The stylistic experiments that led them into psychedelia and album-era greatness.
If you want to understand how the band moved from sweaty London clubs to stadium-filling legends, this Decca TXS 101 pressing is a near-perfect starting point. It’s historically important, musically thrilling, and—most importantly—ridiculously fun to play loud.
If you only own a few Stones records on vinyl, this one absolutely earns its place in the stack.
Other Recommendations
If you love Big Hits (High Tide and Green Grass), here’s where to go next.
More Rolling Stones
“Through the Past, Darkly (Big Hits Vol. 2)” (1969)
The natural follow-up. Covers the later 60s singles—think “Jumpin’ Jack Flash,” “Street Fighting Man,” “Honky Tonk Women.” Often paired with Big Hits as a two-part early-career overview.
“Aftermath” (UK version, 1966)
Their first all-originals album. Features “Paint It Black” (in US versions) and deep cuts like “Under My Thumb” and “Out of Time.” Essential for hearing the band flex as album artists.
“Out of Our Heads” (1965)
The bridge between R&B covers and original hits. Includes “Satisfaction” (US) and a strong mix of covers and originals.
“Beggars Banquet” (1968)
A pivot into darker, rootsy territory. “Sympathy for the Devil,” “Street Fighting Man,” and a more mature, dangerous Stones.
“Let It Bleed” (1969)
Often cited as one of their very best albums. “Gimme Shelter,” “You Can’t Always Get What You Want.” If Big Hits is the energetic youth movie, this is the gritty sequel.
“Sticky Fingers” (1971)
For when you’re ready for the full swagger: “Brown Sugar,” “Wild Horses,” and some of their most iconic 70s work.

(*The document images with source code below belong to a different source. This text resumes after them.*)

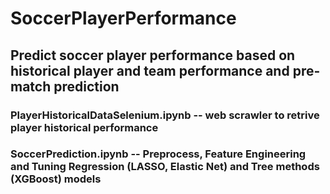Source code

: # SoccerPlayerPerformance
## Predict soccer player performance based on historical player and team performance and pre-match prediction

### PlayerHistoricalDataSelenium.ipynb -- web scrawler to retrive player historical performance
### SoccerPrediction.ipynb -- Preprocess, Feature Engineering and Tuning Regression (LASSO, Elastic Net) and Tree methods (XGBoost) models
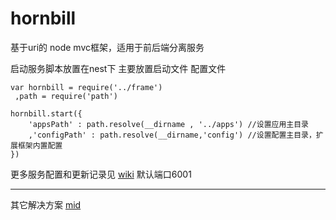 # hornbill
基于uri的 node mvc框架，适用于前后端分离服务

启动服务脚本放置在nest下 主要放置启动文件 配置文件

	var hornbill = require('../frame')
     ,path = require('path')

	hornbill.start({
		'appsPath' : path.resolve(__dirname , '../apps') //设置应用主目录
		,'configPath' : path.resolve(__dirname,'config') //设置配置主目录，扩展框架内置配置
	})

更多服务配置和更新记录见 [wiki](https://github.com/ronwe/hornbill/wiki)
默认端口6001 


------

其它解决方案 [mid](https://github.com/xudeming208/mid)
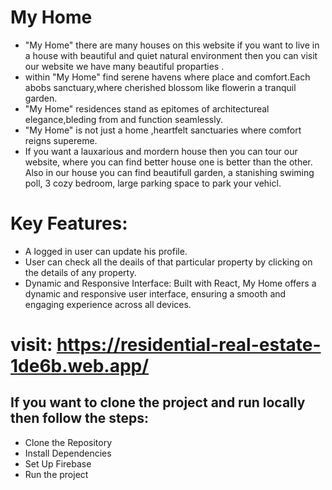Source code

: # My Home
*  "My Home" there are many houses on this website if you want to live in a house with beautiful and quiet natural environment then you can 
   visit our website we have many beautiful proparties .
*  within "My Home" find serene havens where place and comfort.Each abobs sanctuary,where cherished blossom like flowerin a tranquil garden.
*  "My Home" residences stand as epitomes of architectureal elegance,bleding from and function seamlessly.
*  "My Home" is not just a home ,heartfelt sanctuaries where comfort reigns supereme.
*  If you want a lauxarious and mordern house then you can tour our website, where you can find better house one is better than the other. Also in our house you can find beautifull garden, a stanishing swiming poll, 3 cozy bedroom, large parking space to park your vehicl.

# Key Features:
* A logged in user can update his profile.
* User can check all the deails of that particular property by clicking on the details of any property.
* Dynamic and Responsive Interface:
Built with React, My Home offers a dynamic and responsive user interface, ensuring a smooth and engaging experience across all devices.

# visit: https://residential-real-estate-1de6b.web.app/
## If you want to clone  the project and run locally then follow the steps:
* Clone the Repository
* Install Dependencies
* Set Up Firebase
* Run the project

Similar vibes from other artists
If you like the era and the feel of Big Hits, try:
The Beatles – “1962–1966” (The Red Album)
Early Beatles hits in one tidy package. Ideal parallel to early Stones.

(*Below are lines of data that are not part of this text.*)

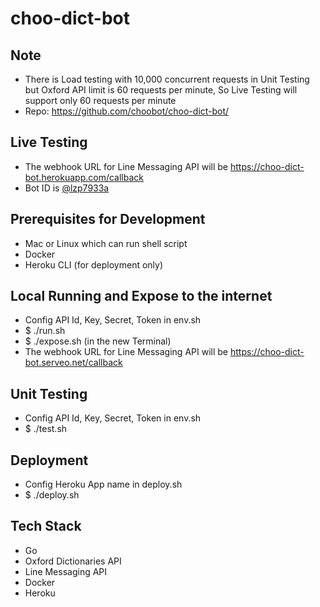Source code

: # choo-dict-bot

## Note
- There is Load testing with 10,000 concurrent requests in Unit Testing but Oxford API limit is 60 requests per minute, So Live Testing will support only 60 requests per minute
- Repo: https://github.com/choobot/choo-dict-bot/

## Live Testing
- The webhook URL for Line Messaging API will be https://choo-dict-bot.herokuapp.com/callback
- Bot ID is [@lzp7933a](http://line.me/ti/p/~@lzp7933a)

## Prerequisites for Development
- Mac or Linux which can run shell script
- Docker
- Heroku CLI (for deployment only)

## Local Running and Expose to the internet
- Config API Id, Key, Secret, Token in env.sh
- $ ./run.sh
- $ ./expose.sh (in the new Terminal)
- The webhook URL for Line Messaging API will be https://choo-dict-bot.serveo.net/callback

## Unit Testing
- Config API Id, Key, Secret, Token in env.sh
- $ ./test.sh

## Deployment
- Config Heroku App name in deploy.sh
- $ ./deploy.sh

## Tech Stack
- Go
- Oxford Dictionaries API
- Line Messaging API
- Docker
- Heroku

The Who – “Meaty Beaty Big and Bouncy” (1971)
A compilation of early Who singles and key tracks. Loud, hooky, and packed with attitude.

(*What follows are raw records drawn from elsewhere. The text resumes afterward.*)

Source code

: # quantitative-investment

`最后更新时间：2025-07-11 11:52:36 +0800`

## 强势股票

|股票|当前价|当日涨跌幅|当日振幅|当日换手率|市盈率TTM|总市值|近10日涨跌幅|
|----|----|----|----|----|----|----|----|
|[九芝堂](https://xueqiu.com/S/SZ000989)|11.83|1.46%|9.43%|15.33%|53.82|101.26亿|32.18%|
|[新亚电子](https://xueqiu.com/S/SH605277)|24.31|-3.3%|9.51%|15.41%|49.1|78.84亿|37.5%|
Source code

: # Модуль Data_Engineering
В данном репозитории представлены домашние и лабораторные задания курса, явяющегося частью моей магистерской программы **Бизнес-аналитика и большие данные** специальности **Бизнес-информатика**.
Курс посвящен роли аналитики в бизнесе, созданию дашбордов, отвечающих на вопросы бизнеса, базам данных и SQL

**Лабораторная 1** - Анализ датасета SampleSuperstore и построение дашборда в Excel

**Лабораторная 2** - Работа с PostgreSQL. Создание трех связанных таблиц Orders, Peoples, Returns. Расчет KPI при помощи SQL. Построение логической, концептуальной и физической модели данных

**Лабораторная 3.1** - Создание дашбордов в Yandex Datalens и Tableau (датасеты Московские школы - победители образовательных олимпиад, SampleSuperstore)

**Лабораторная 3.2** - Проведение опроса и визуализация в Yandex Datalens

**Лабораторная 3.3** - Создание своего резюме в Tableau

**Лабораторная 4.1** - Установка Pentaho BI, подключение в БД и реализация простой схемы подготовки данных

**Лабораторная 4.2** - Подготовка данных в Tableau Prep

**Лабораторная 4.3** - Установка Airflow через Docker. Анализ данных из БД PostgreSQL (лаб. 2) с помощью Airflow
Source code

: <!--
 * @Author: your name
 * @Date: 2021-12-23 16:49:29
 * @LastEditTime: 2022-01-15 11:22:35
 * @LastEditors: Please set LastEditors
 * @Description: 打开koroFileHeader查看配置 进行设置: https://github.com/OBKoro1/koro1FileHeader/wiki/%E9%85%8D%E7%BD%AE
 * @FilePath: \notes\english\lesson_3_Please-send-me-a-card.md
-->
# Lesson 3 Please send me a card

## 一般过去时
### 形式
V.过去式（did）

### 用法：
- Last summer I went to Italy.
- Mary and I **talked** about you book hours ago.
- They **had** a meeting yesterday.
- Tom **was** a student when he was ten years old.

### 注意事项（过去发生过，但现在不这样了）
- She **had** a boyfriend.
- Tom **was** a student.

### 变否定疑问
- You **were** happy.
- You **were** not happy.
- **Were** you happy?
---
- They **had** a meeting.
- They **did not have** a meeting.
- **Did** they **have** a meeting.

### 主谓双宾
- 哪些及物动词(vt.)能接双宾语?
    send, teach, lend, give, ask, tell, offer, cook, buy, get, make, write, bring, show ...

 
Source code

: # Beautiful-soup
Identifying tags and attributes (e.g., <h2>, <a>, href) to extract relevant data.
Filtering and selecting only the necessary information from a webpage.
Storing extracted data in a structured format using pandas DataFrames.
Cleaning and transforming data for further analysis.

The Kinks – “The Kinks Greatest Hits!” (or other 60s Kinks comps)
“You Really Got Me,” “All Day and All of the Night,” “Tired of Waiting for You.” British Invasion power with a sly, observational twist.
The Animals – Best-of compilations
For more British blues-rock grit. “House of the Rising Sun” is just the beginning.
Spin Big Hits (High Tide and Green Grass), then line a few of these up next. You’ll have your own private British Invasion festival happening right there on your turntable.